Phenomenology of Prey
The Phenomenology of Prey is a philosophical research project on the experience of daily violence linked to various modalities of predation (defined in an intersectional approach). What does it mean to be a prey at the turn of a street, a subway train, facing the police, in your boss’ office, in the intimacy of a bedroom? From the diversity of the daily experiences of these face to face encounters, how do we take care of ourselves in those moments when “normal” life is unstable? A common way to resist to this violence is to forget or underestimate what this violence does to us; how it makes us feel; how it makes us try to underestimate its effects on us, our bodies, and our lives. But, not listening to ourselves while remaining alert, by making so much effort to resist, and sometimes just survive, implies a grueling attention to others and what they can or want to do to us, so the prey becomes the hunter’s "experts."

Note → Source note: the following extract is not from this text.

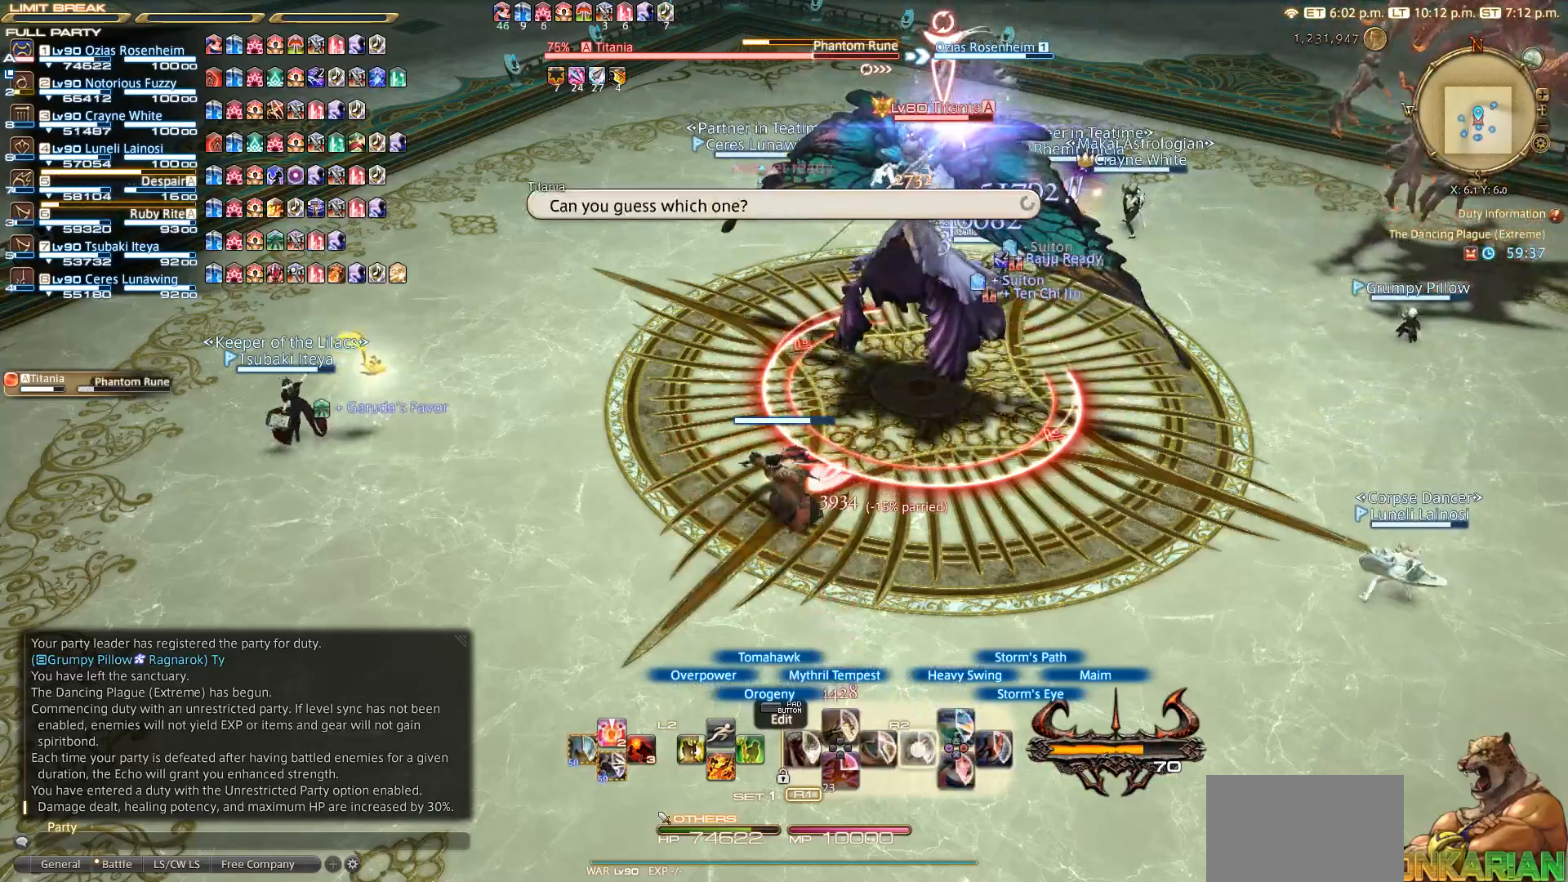
{"dt_ms": 500, "buttons": ["SQUARE", "R2"], "left_stick": "down-left", "right_stick": "center", "events": [[83, "SQUARE", "up"], [150, "SQUARE", "down"], [267, "SQUARE", "up"], [317, "SQUARE", "down"], [417, "SQUARE", "up"], [417, "left_stick", "down-left"], [500, "SQUARE", "down"]]}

Dorlin is a professor of Social and Political Philosophy at the University of Paris 8 Vincennes/Saint-Denis in France. In 2009, she won the bronze medal of the CNRS for her work on feminist theory and philosophy of gender. Recently, she was Visiting Associate Professor at the Critical Theory Program of the University of California, Berkeley (2010-2011). A specialist in the philosophy of Michel Foucault, Dorlin’s research also focuses on black feminist epistemology and Fanonian phenomenology. Her latest book Self-defense: A philosophy of violence (Paris, Zones éditions, 2017), winner of the 2018 Frantz Fanon Book Prize from the Caribbean Philosophical Association, is forthcoming in English (Verso).